Student workstation using a camera fitted with macro lens.

Teacher’s Sympodium interactive panel for selecting and annotating images displayed on projection screens.

NEW LAB

The existing group of 1960s vintage laboratories, with their sink and gas tap per student, and their asbestos-lagged hot water pipes running along the ceiling, were stripped back to bare walls and opened up into a single, long, 60-seat teaching space, with movable divider walls.

New student benches were fitted, with a computer workstation per student, each equipped with a Motic USB camera that can be either fitted directly to the additional viewing port on a Motic microscope, or with a macro lens, be used as a stand-alone specimen camera. At regular intervals along one side wall of the lab are projection screens for a series of ceiling-mounted projectors that allow all students and teachers to easily see shared images and view audiovisual material. The space can be divided into three smaller laboratories if required, so all PA, teacher radio mic and projection feeds can operate either as independent labs or in grouped systems, via the AMX room control.

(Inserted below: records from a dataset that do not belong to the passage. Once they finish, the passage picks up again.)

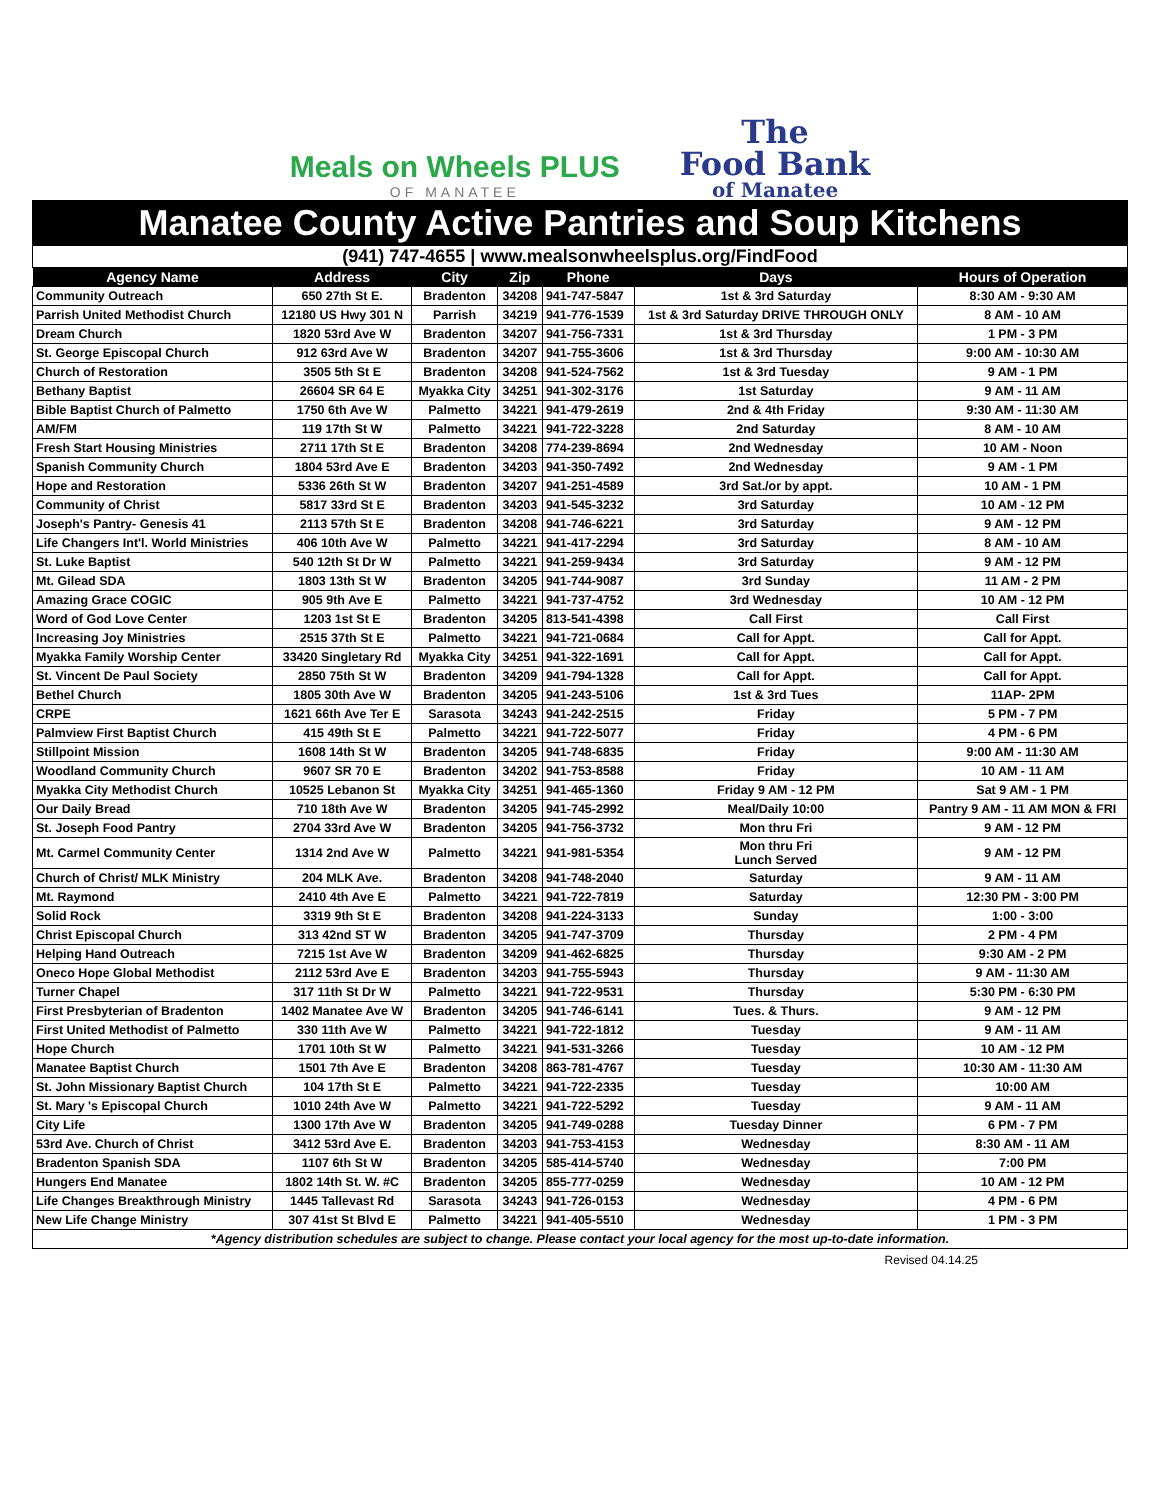Meals on Wheels PLUS
OF MANATEE
The
Food Bank
of Manatee
Manatee County Active Pantries and Soup Kitchens
(941) 747-4655 | www.mealsonwheelsplus.org/FindFood
| Agency Name | Address | City | Zip | Phone | Days | Hours of Operation |
| --- | --- | --- | --- | --- | --- | --- |
| Community Outreach | 650 27th St E. | Bradenton | 34208 | 941-747-5847 | 1st & 3rd Saturday | 8:30 AM - 9:30 AM |
| Parrish United Methodist Church | 12180 US Hwy 301 N | Parrish | 34219 | 941-776-1539 | 1st & 3rd Saturday DRIVE THROUGH ONLY | 8 AM - 10 AM |
| Dream Church | 1820 53rd Ave W | Bradenton | 34207 | 941-756-7331 | 1st & 3rd Thursday | 1 PM - 3 PM |
| St. George Episcopal Church | 912 63rd Ave W | Bradenton | 34207 | 941-755-3606 | 1st & 3rd Thursday | 9:00 AM - 10:30 AM |
| Church of Restoration | 3505 5th St E | Bradenton | 34208 | 941-524-7562 | 1st & 3rd Tuesday | 9 AM - 1 PM |
| Bethany Baptist | 26604 SR 64 E | Myakka City | 34251 | 941-302-3176 | 1st Saturday | 9 AM - 11 AM |
| Bible Baptist Church of Palmetto | 1750 6th Ave W | Palmetto | 34221 | 941-479-2619 | 2nd & 4th Friday | 9:30 AM - 11:30 AM |
| AM/FM | 119 17th St W | Palmetto | 34221 | 941-722-3228 | 2nd Saturday | 8 AM - 10 AM |
| Fresh Start Housing Ministries | 2711 17th St E | Bradenton | 34208 | 774-239-8694 | 2nd Wednesday | 10 AM - Noon |
| Spanish Community Church | 1804 53rd Ave E | Bradenton | 34203 | 941-350-7492 | 2nd Wednesday | 9 AM - 1 PM |
| Hope and Restoration | 5336 26th St W | Bradenton | 34207 | 941-251-4589 | 3rd Sat./or by appt. | 10 AM - 1 PM |
| Community of Christ | 5817 33rd St E | Bradenton | 34203 | 941-545-3232 | 3rd Saturday | 10 AM - 12 PM |
| Joseph's Pantry- Genesis 41 | 2113 57th St E | Bradenton | 34208 | 941-746-6221 | 3rd Saturday | 9 AM - 12 PM |
| Life Changers Int'l. World Ministries | 406 10th Ave W | Palmetto | 34221 | 941-417-2294 | 3rd Saturday | 8 AM - 10 AM |
| St. Luke Baptist | 540 12th St Dr W | Palmetto | 34221 | 941-259-9434 | 3rd Saturday | 9 AM - 12 PM |
| Mt. Gilead SDA | 1803 13th St W | Bradenton | 34205 | 941-744-9087 | 3rd Sunday | 11 AM - 2 PM |
| Amazing Grace COGIC | 905 9th Ave E | Palmetto | 34221 | 941-737-4752 | 3rd Wednesday | 10 AM - 12 PM |
| Word of God Love Center | 1203 1st St E | Bradenton | 34205 | 813-541-4398 | Call First | Call First |
| Increasing Joy Ministries | 2515 37th St E | Palmetto | 34221 | 941-721-0684 | Call for Appt. | Call for Appt. |
| Myakka Family Worship Center | 33420 Singletary Rd | Myakka City | 34251 | 941-322-1691 | Call for Appt. | Call for Appt. |
| St. Vincent De Paul Society | 2850 75th St W | Bradenton | 34209 | 941-794-1328 | Call for Appt. | Call for Appt. |
| Bethel Church | 1805 30th Ave W | Bradenton | 34205 | 941-243-5106 | 1st & 3rd Tues | 11AP- 2PM |
| CRPE | 1621 66th Ave Ter E | Sarasota | 34243 | 941-242-2515 | Friday | 5 PM - 7 PM |
| Palmview First Baptist Church | 415 49th St E | Palmetto | 34221 | 941-722-5077 | Friday | 4 PM - 6 PM |
| Stillpoint Mission | 1608 14th St W | Bradenton | 34205 | 941-748-6835 | Friday | 9:00 AM - 11:30 AM |
| Woodland Community Church | 9607 SR 70 E | Bradenton | 34202 | 941-753-8588 | Friday | 10 AM - 11 AM |
| Myakka City Methodist Church | 10525 Lebanon St | Myakka City | 34251 | 941-465-1360 | Friday 9 AM - 12 PM | Sat 9 AM - 1 PM |
| Our Daily Bread | 710 18th Ave W | Bradenton | 34205 | 941-745-2992 | Meal/Daily 10:00 | Pantry 9 AM - 11 AM MON & FRI |
| St. Joseph Food Pantry | 2704 33rd Ave W | Bradenton | 34205 | 941-756-3732 | Mon thru Fri | 9 AM - 12 PM |
| Mt. Carmel Community Center | 1314 2nd Ave W | Palmetto | 34221 | 941-981-5354 | Mon thru Fri Lunch Served | 9 AM - 12 PM |
| Church of Christ/ MLK Ministry | 204 MLK Ave. | Bradenton | 34208 | 941-748-2040 | Saturday | 9 AM - 11 AM |
| Mt. Raymond | 2410 4th Ave E | Palmetto | 34221 | 941-722-7819 | Saturday | 12:30 PM - 3:00 PM |
| Solid Rock | 3319 9th St E | Bradenton | 34208 | 941-224-3133 | Sunday | 1:00 - 3:00 |
| Christ Episcopal Church | 313 42nd ST W | Bradenton | 34205 | 941-747-3709 | Thursday | 2 PM - 4 PM |
| Helping Hand Outreach | 7215 1st Ave W | Bradenton | 34209 | 941-462-6825 | Thursday | 9:30 AM - 2 PM |
| Oneco Hope Global Methodist | 2112 53rd Ave E | Bradenton | 34203 | 941-755-5943 | Thursday | 9 AM - 11:30 AM |
| Turner Chapel | 317 11th St Dr W | Palmetto | 34221 | 941-722-9531 | Thursday | 5:30 PM - 6:30 PM |
| First Presbyterian of Bradenton | 1402 Manatee Ave W | Bradenton | 34205 | 941-746-6141 | Tues. & Thurs. | 9 AM - 12 PM |
| First United Methodist of Palmetto | 330 11th Ave W | Palmetto | 34221 | 941-722-1812 | Tuesday | 9 AM - 11 AM |
| Hope Church | 1701 10th St W | Palmetto | 34221 | 941-531-3266 | Tuesday | 10 AM - 12 PM |
| Manatee Baptist Church | 1501 7th Ave E | Bradenton | 34208 | 863-781-4767 | Tuesday | 10:30 AM - 11:30 AM |
| St. John Missionary Baptist Church | 104 17th St E | Palmetto | 34221 | 941-722-2335 | Tuesday | 10:00 AM |
| St. Mary 's Episcopal Church | 1010 24th Ave W | Palmetto | 34221 | 941-722-5292 | Tuesday | 9 AM - 11 AM |
| City Life | 1300 17th Ave W | Bradenton | 34205 | 941-749-0288 | Tuesday Dinner | 6 PM - 7 PM |
| 53rd Ave. Church of Christ | 3412 53rd Ave E. | Bradenton | 34203 | 941-753-4153 | Wednesday | 8:30 AM - 11 AM |
| Bradenton Spanish SDA | 1107 6th St W | Bradenton | 34205 | 585-414-5740 | Wednesday | 7:00 PM |
| Hungers End Manatee | 1802 14th St. W. #C | Bradenton | 34205 | 855-777-0259 | Wednesday | 10 AM - 12 PM |
| Life Changes Breakthrough Ministry | 1445 Tallevast Rd | Sarasota | 34243 | 941-726-0153 | Wednesday | 4 PM - 6 PM |
| New Life Change Ministry | 307 41st St Blvd E | Palmetto | 34221 | 941-405-5510 | Wednesday | 1 PM - 3 PM |
| *Agency distribution schedules are subject to change. Please contact your local agency for the most up-to-date information. | | | | | | |
Revised 04.14.25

As the image routing and sharing needs of the lab’s design became clear, Sanson and Logan defined some additional requirements for the DigiLab II software that would be installed on each computer workstation. Their demands effectively redefined the specification for the software and led to the extensive use of the SBS lab as a beta test site for Motic’s developers. Sanson noticed that the Motic developers, in the process of creating image sharing and routing capabilities, had unwittingly produced a lightweight software system that allows a teacher to monitor screen output and take control of any aspect of any of the dozens of student workstations in the DigiLab II network. He recognised that such a system would be of immense benefit in a wide range of teaching applications – with or without microscopes – and it has since been developed further along these lines.

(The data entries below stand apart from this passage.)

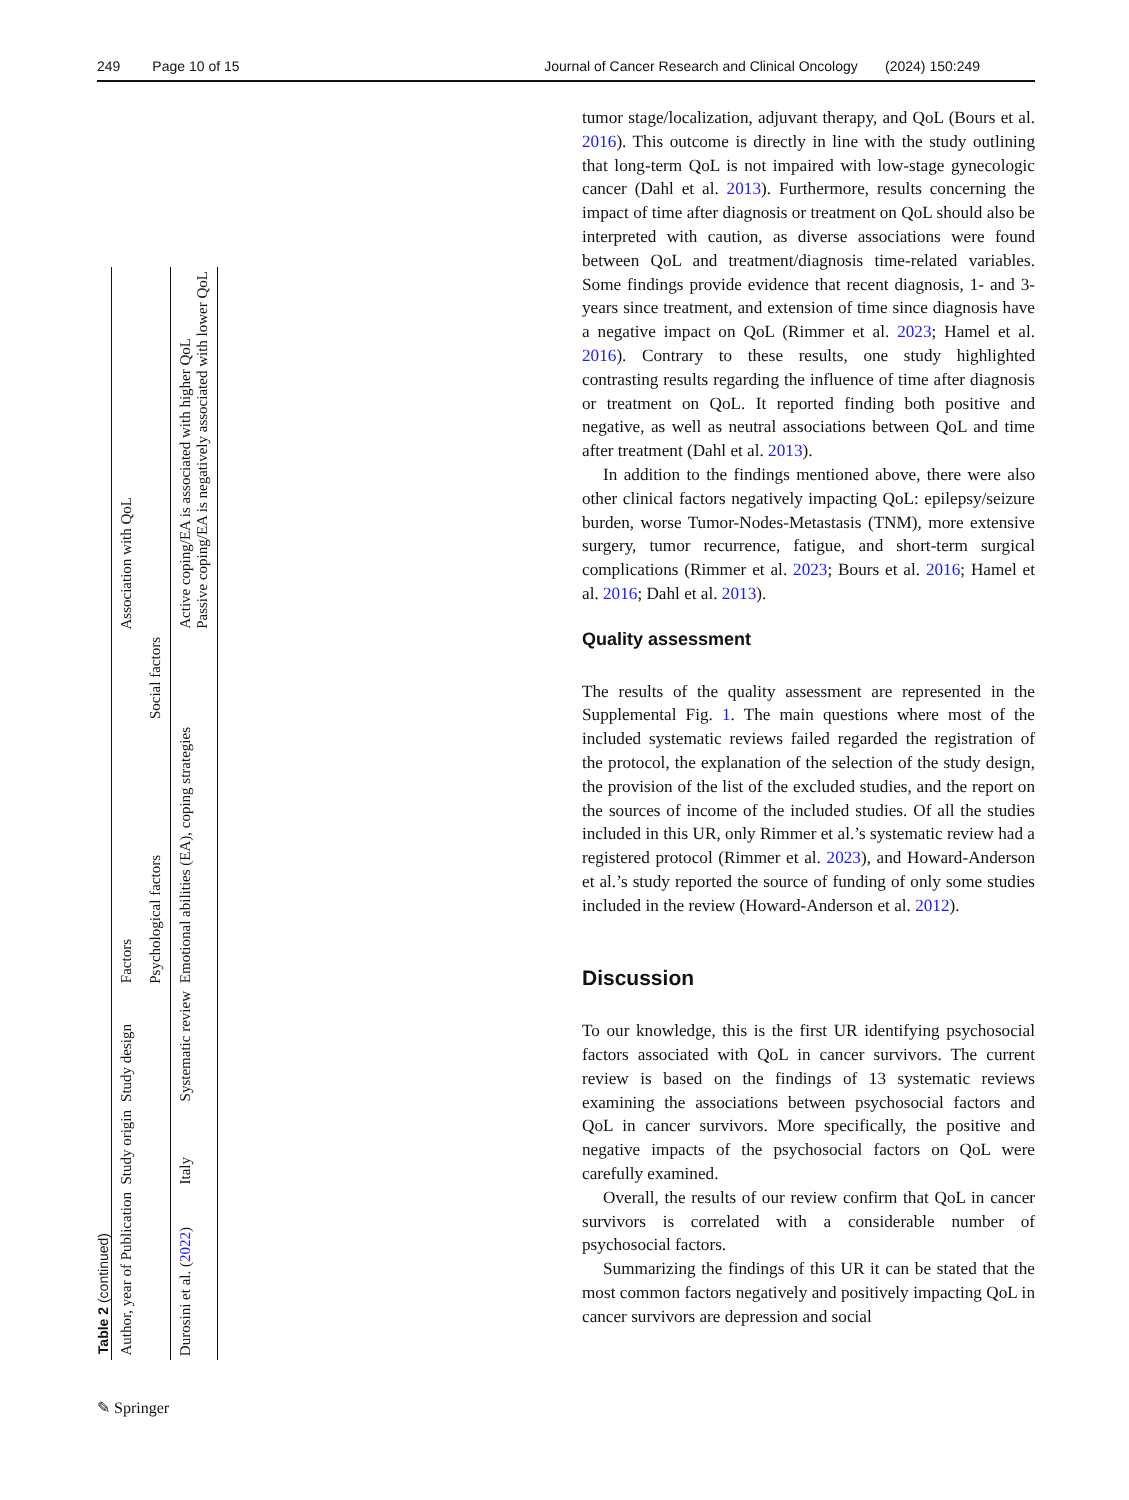249 Page 10 of 15 Journal of Cancer Research and Clinical Oncology (2024) 150:249
Table 2 (continued)
| Author, year of Publication | Study origin | Study design | Factors | | Association with QoL |
| --- | --- | --- | --- | --- | --- |
| | | | Psychological factors | Social factors | |
| Durosini et al. ( 2022 ) | Italy | Systematic review | Emotional abilities (EA), coping strategies | | Active coping/EA is associated with higher QoL Passive coping/EA is negatively associated with lower QoL |
tumor stage/localization, adjuvant therapy, and QoL (Bours et al. 2016). This outcome is directly in line with the study outlining that long-term QoL is not impaired with low-stage gynecologic cancer (Dahl et al. 2013). Furthermore, results concerning the impact of time after diagnosis or treatment on QoL should also be interpreted with caution, as diverse associations were found between QoL and treatment/diagnosis time-related variables. Some findings provide evidence that recent diagnosis, 1- and 3-years since treatment, and extension of time since diagnosis have a negative impact on QoL (Rimmer et al. 2023; Hamel et al. 2016). Contrary to these results, one study highlighted contrasting results regarding the influence of time after diagnosis or treatment on QoL. It reported finding both positive and negative, as well as neutral associations between QoL and time after treatment (Dahl et al. 2013).
In addition to the findings mentioned above, there were also other clinical factors negatively impacting QoL: epilepsy/seizure burden, worse Tumor-Nodes-Metastasis (TNM), more extensive surgery, tumor recurrence, fatigue, and short-term surgical complications (Rimmer et al. 2023; Bours et al. 2016; Hamel et al. 2016; Dahl et al. 2013).
Quality assessment
The results of the quality assessment are represented in the Supplemental Fig. 1. The main questions where most of the included systematic reviews failed regarded the registration of the protocol, the explanation of the selection of the study design, the provision of the list of the excluded studies, and the report on the sources of income of the included studies. Of all the studies included in this UR, only Rimmer et al.’s systematic review had a registered protocol (Rimmer et al. 2023), and Howard-Anderson et al.’s study reported the source of funding of only some studies included in the review (Howard-Anderson et al. 2012).
Discussion
To our knowledge, this is the first UR identifying psychosocial factors associated with QoL in cancer survivors. The current review is based on the findings of 13 systematic reviews examining the associations between psychosocial factors and QoL in cancer survivors. More specifically, the positive and negative impacts of the psychosocial factors on QoL were carefully examined.
Overall, the results of our review confirm that QoL in cancer survivors is correlated with a considerable number of psychosocial factors.
Summarizing the findings of this UR it can be stated that the most common factors negatively and positively impacting QoL in cancer survivors are depression and social
✎ Springer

Transformed: The tired old 1960s labs are now an open and bright 60-seat interactive teaching space. 

PHILE SHARING

And the results of all this innovation? They’re profound. The learning model is now about the sharing of information, techniques and images between groups of students and the teacher or the whole of the class. The images and data created by a student can either be saved to portable memory media at their workstation, or if they have logged into the university network, it can be saved to their institution-wide, ‘universal drive’ in the central storage cluster.

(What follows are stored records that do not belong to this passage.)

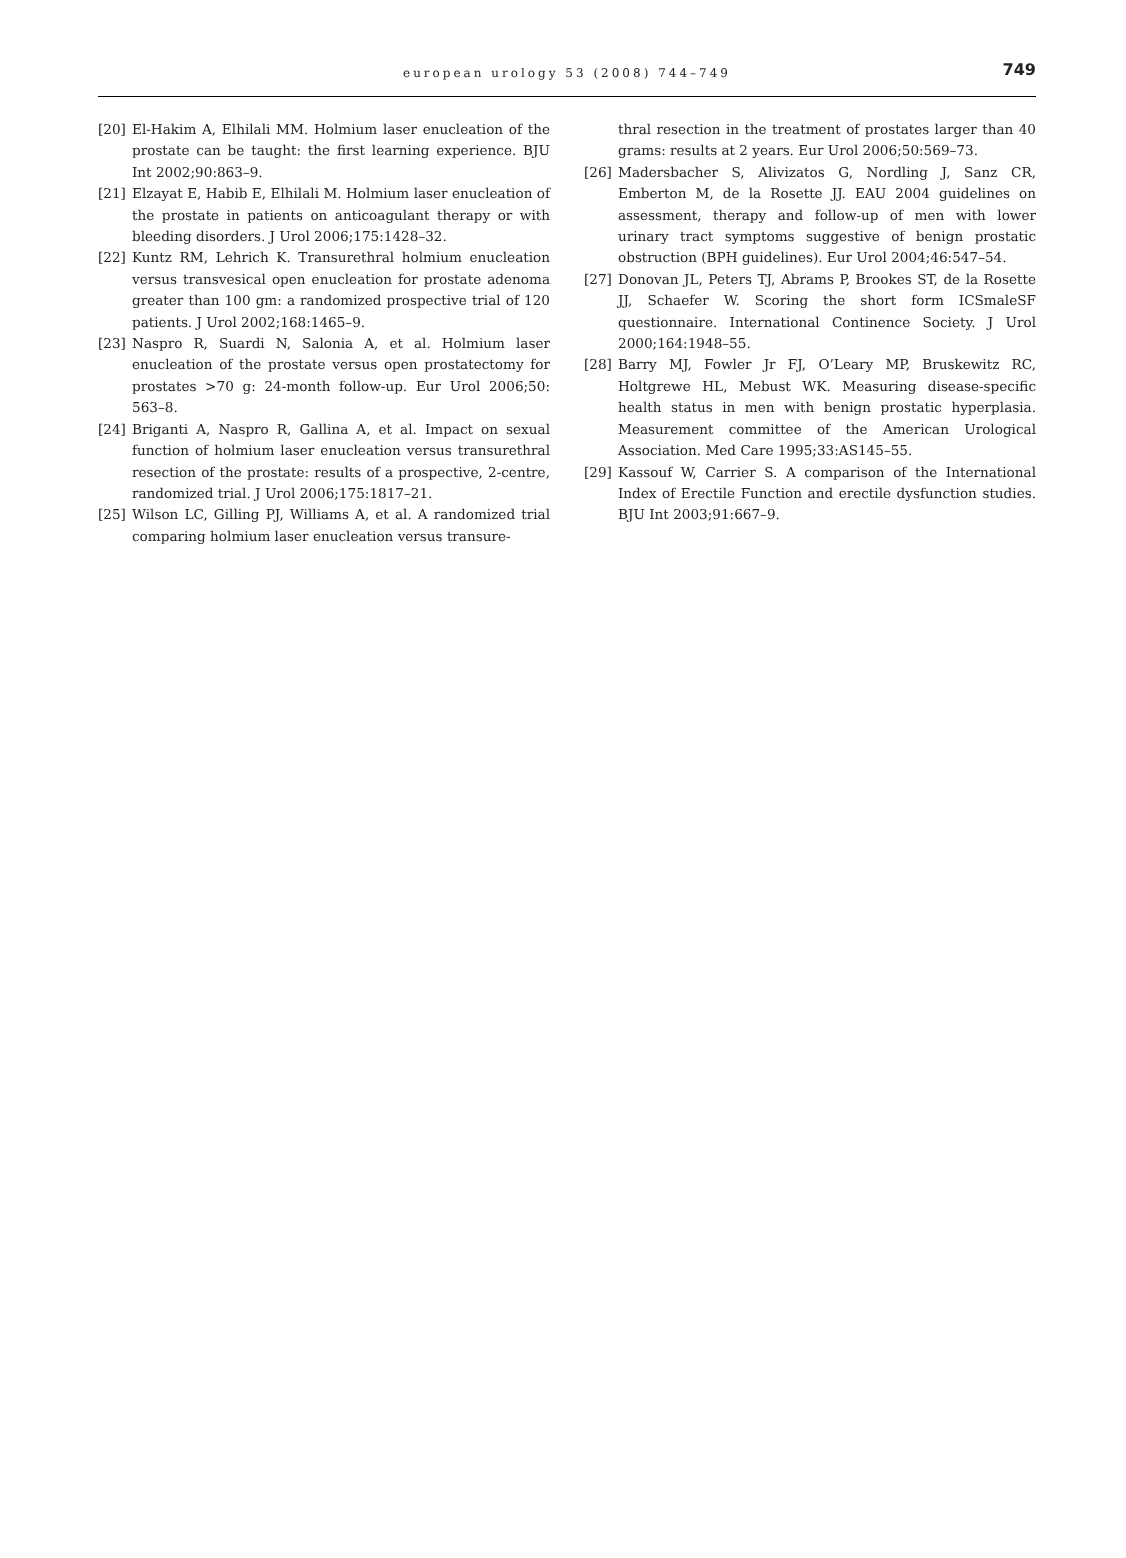european urology 53 (2008) 744–749
749
[20] El-Hakim A, Elhilali MM. Holmium laser enucleation of the prostate can be taught: the first learning experience. BJU Int 2002;90:863–9.
[21] Elzayat E, Habib E, Elhilali M. Holmium laser enucleation of the prostate in patients on anticoagulant therapy or with bleeding disorders. J Urol 2006;175:1428–32.
[22] Kuntz RM, Lehrich K. Transurethral holmium enucleation versus transvesical open enucleation for prostate adenoma greater than 100 gm: a randomized prospective trial of 120 patients. J Urol 2002;168:1465–9.
[23] Naspro R, Suardi N, Salonia A, et al. Holmium laser enucleation of the prostate versus open prostatectomy for prostates >70 g: 24-month follow-up. Eur Urol 2006;50: 563–8.
[24] Briganti A, Naspro R, Gallina A, et al. Impact on sexual function of holmium laser enucleation versus transurethral resection of the prostate: results of a prospective, 2-centre, randomized trial. J Urol 2006;175:1817–21.
[25] Wilson LC, Gilling PJ, Williams A, et al. A randomized trial comparing holmium laser enucleation versus transure-
thral resection in the treatment of prostates larger than 40 grams: results at 2 years. Eur Urol 2006;50:569–73.
[26] Madersbacher S, Alivizatos G, Nordling J, Sanz CR, Emberton M, de la Rosette JJ. EAU 2004 guidelines on assessment, therapy and follow-up of men with lower urinary tract symptoms suggestive of benign prostatic obstruction (BPH guidelines). Eur Urol 2004;46:547–54.
[27] Donovan JL, Peters TJ, Abrams P, Brookes ST, de la Rosette JJ, Schaefer W. Scoring the short form ICSmaleSF questionnaire. International Continence Society. J Urol 2000;164:1948–55.
[28] Barry MJ, Fowler Jr FJ, O’Leary MP, Bruskewitz RC, Holtgrewe HL, Mebust WK. Measuring disease-specific health status in men with benign prostatic hyperplasia. Measurement committee of the American Urological Association. Med Care 1995;33:AS145–55.
[29] Kassouf W, Carrier S. A comparison of the International Index of Erectile Function and erectile dysfunction studies. BJU Int 2003;91:667–9.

Since the labs were commissioned and new teaching and learning processes explored, the labs systems have continued to evolve. Sympodium interactive boards have been added to allow teachers to annotate the images that are being pulled up from microscope cameras. A BYO approach to workstations has recently been implemented using wireless Fujitsu tablet computers supplied to the students. This approach is expected to evolve again, as every student comes out of high school with a computer supplied under the Commonwealth computers-in-schools scheme.

An interesting aspect of this installation is that Monash University employs audiovisual systems designers and technicians, but no AV installers or integrators. They prefer all such work to be taken on by their contracted integration company B&H Australia, which pulled every wire, terminated every connector, tested every system, programmed the AMX integration system, then handed them an invoice.

MACRO VIEW

There is no doubt that since this laboratory opened it has been a success, not only for the teaching of the biological sciences but for looking at more effective and innovative uses of technology in the teaching process. This installation has not only won awards for being new and clever, it has attracted the attention of the teaching community. After seeing these labs in action and talking to the team from Monash, Macquarie University opened a teaching lab based on the same principles just in time for the start of the 2009 academic year.